Recently, Chautauqua County legislators had to decide if they would follow the county’s foreclosure process or break with the process to allow someone to pay the taxes of an elderly man in Ellery who didn’t know his home was about to be foreclosed upon. A group had stepped up to pay the $2,600 in back taxes the man owed, but the foreclosure process had to be circumvented to allow the taxes to be paid and the man to stay in his home.
Jim Caflisch, county real property tax director, opposed the move because he felt it could open the door to more and more such last-minute alterations to the process. Caflisch added that owners and mortgage holders were handed notices before properties went to auction.
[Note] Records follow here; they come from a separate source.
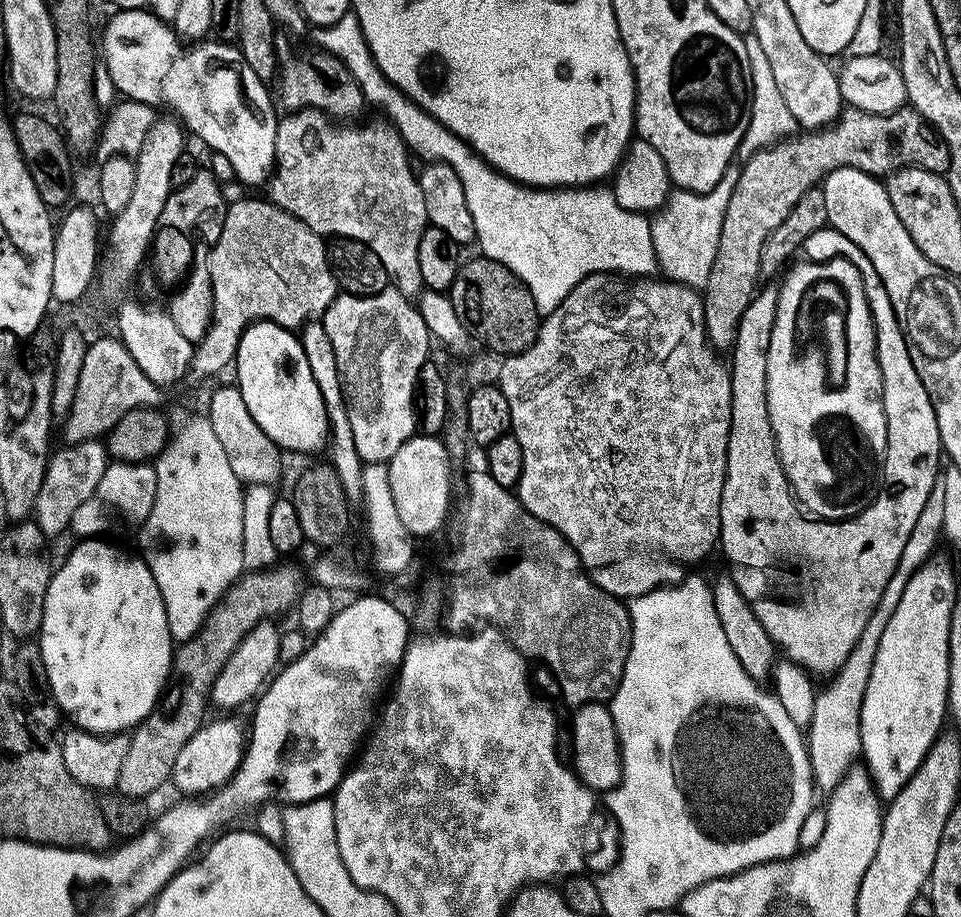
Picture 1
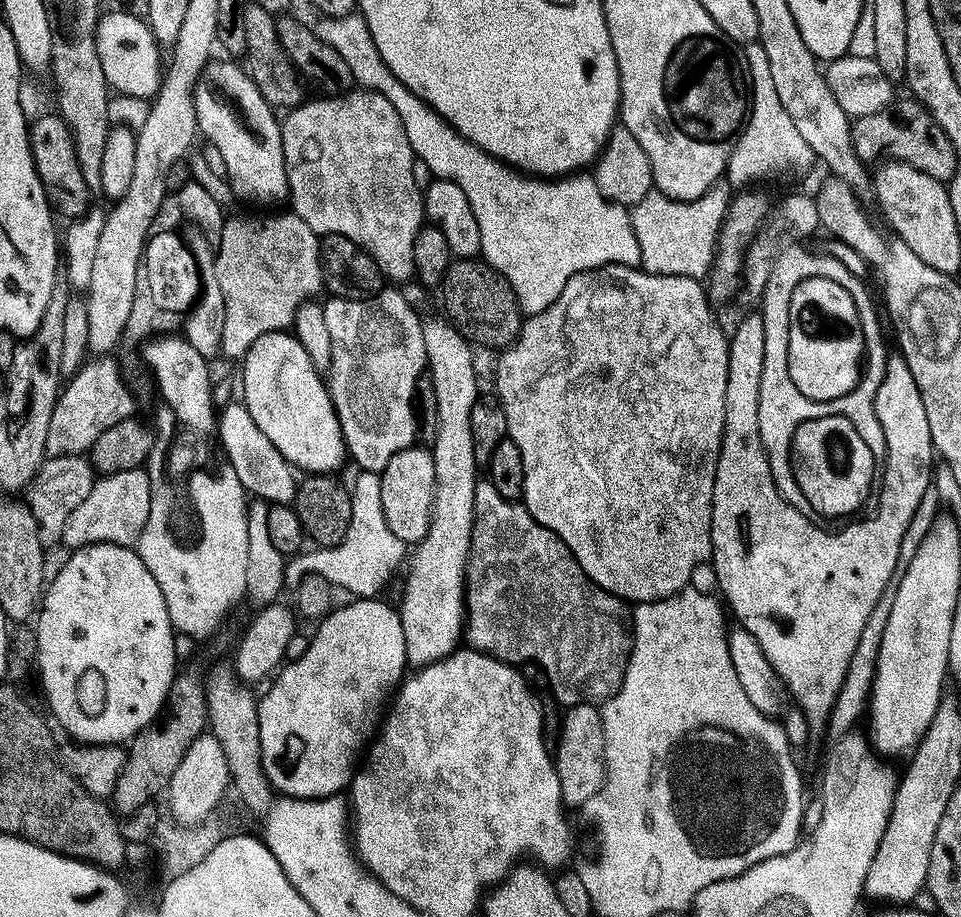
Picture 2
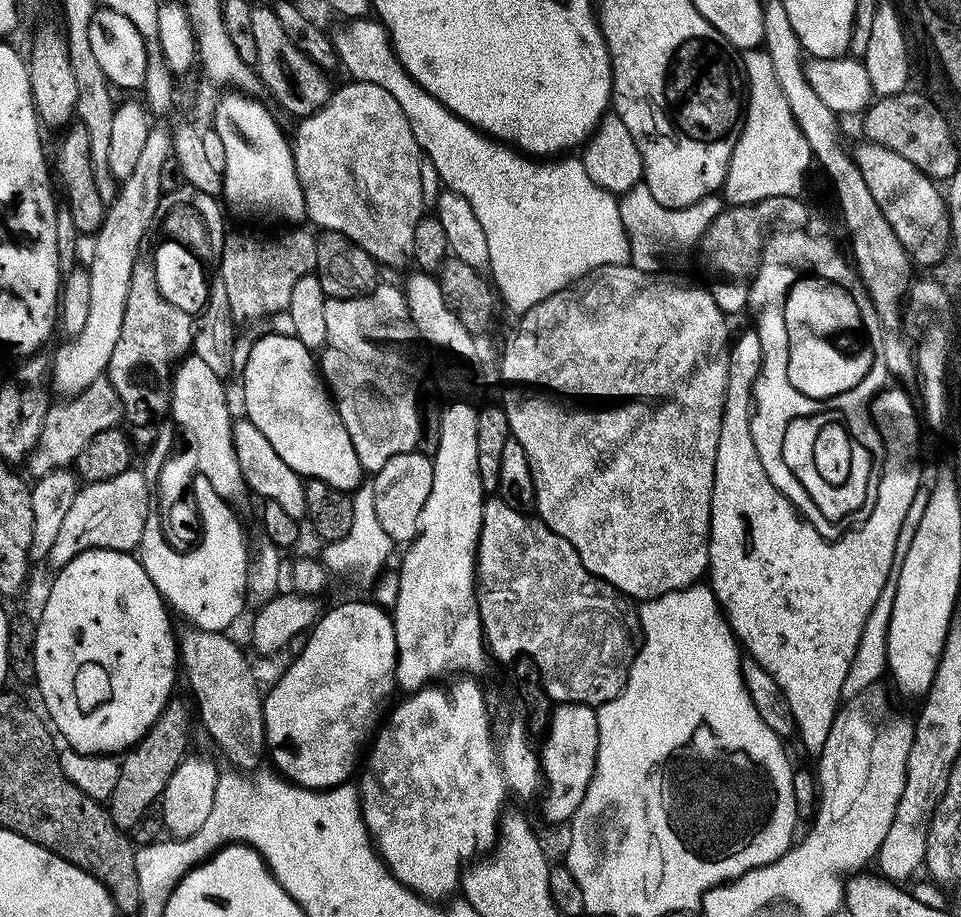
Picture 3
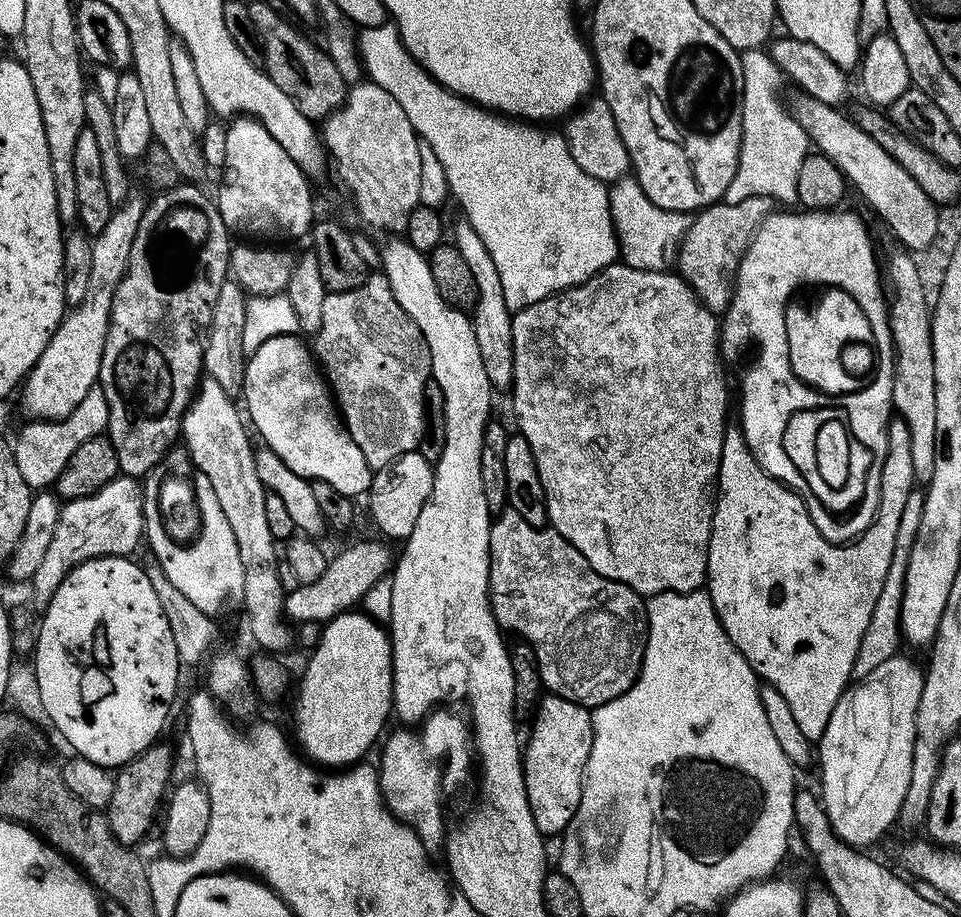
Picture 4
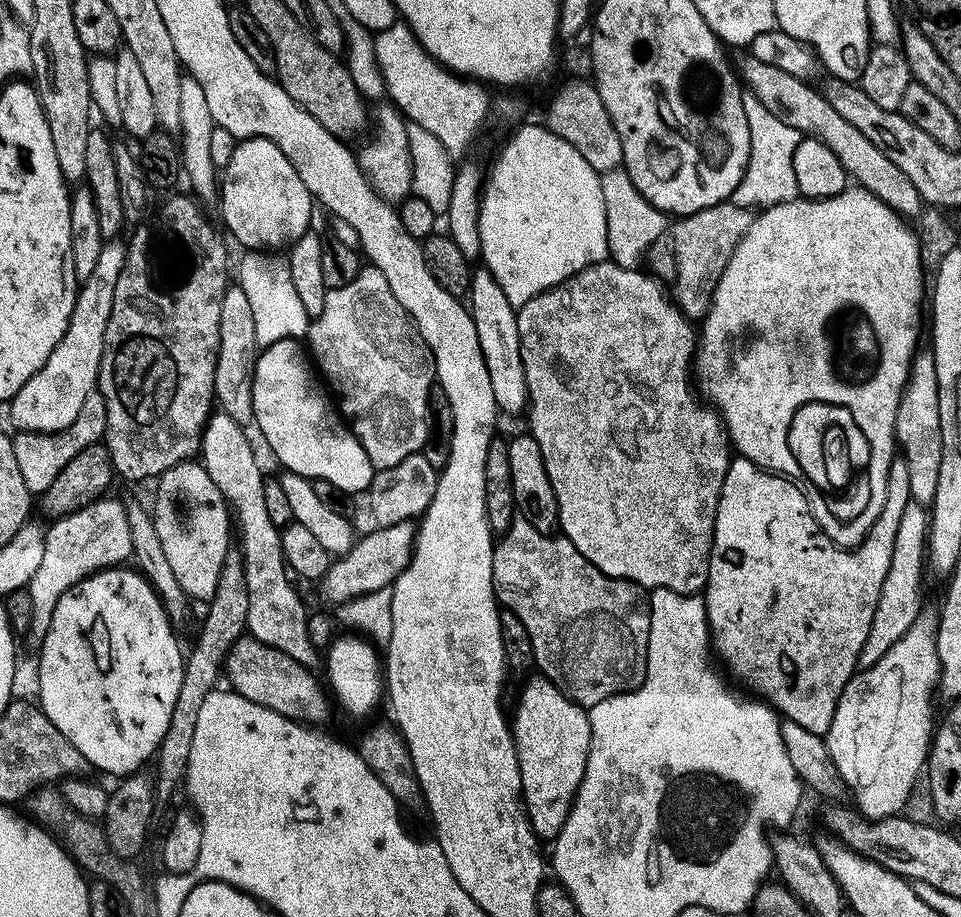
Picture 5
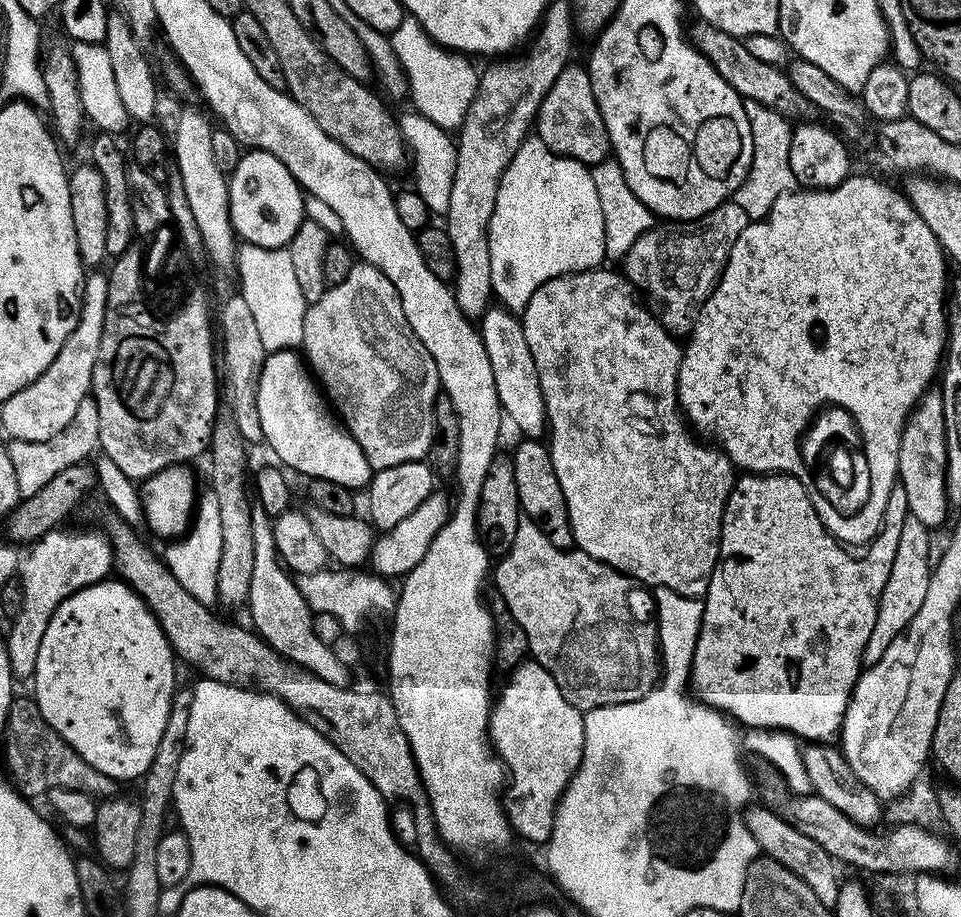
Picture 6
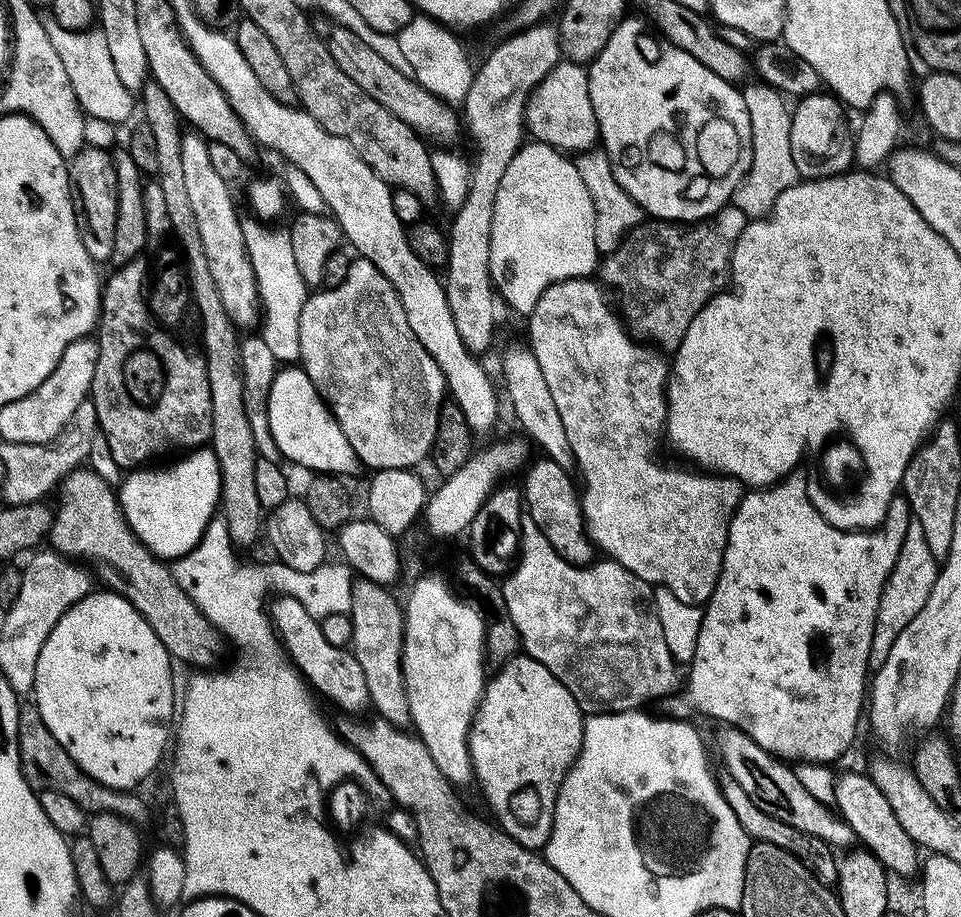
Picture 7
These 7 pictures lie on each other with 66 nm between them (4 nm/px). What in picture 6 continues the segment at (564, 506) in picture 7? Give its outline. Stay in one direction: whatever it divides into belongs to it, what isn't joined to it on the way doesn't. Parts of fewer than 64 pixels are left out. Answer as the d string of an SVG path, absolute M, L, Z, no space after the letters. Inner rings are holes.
M524 438L516 452L511 453L514 462L514 482L518 482L518 502L521 513L534 521L556 548L573 547L570 518L566 510L566 498L562 498L562 486L558 486L558 474L554 474L554 462L549 445L540 438Z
Caflisch placed concerns that the committee would open the door for other people to claim hardships.
“It will have a devastating effect on our ability to foreclose in a straight-forward way,” he said.
Caflisch is not in the wrong here for wanting to protect the integrity of the foreclosure process. But we agree with Robert Scudder, R-Fredonia and Administrative Services Committee chairman, who said there should be some sort of committee review of cases involving at-risk senior citizens who are in the midst of foreclosure. Scudder’s suggestion would help senior citizens while helping Caflisch maintain the integrity of the foreclosure process.
The county should figure out a way to make Scudder’s suggestion before next year’s property tax auction.